[Records shown]
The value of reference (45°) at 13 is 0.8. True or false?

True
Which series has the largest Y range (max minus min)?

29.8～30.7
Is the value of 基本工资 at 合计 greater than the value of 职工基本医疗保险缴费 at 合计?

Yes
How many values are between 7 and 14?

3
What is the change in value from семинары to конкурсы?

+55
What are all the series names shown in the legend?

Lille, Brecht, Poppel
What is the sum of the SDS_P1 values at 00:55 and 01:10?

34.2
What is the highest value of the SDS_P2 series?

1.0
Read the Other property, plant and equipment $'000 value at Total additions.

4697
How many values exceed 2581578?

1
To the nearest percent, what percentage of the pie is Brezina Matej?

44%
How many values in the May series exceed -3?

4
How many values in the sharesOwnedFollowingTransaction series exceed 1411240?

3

[Task description]
Please count the lines in the entries above that contain the string "True". Case counts. Reply with that number alone.

[Response to the exercise]
2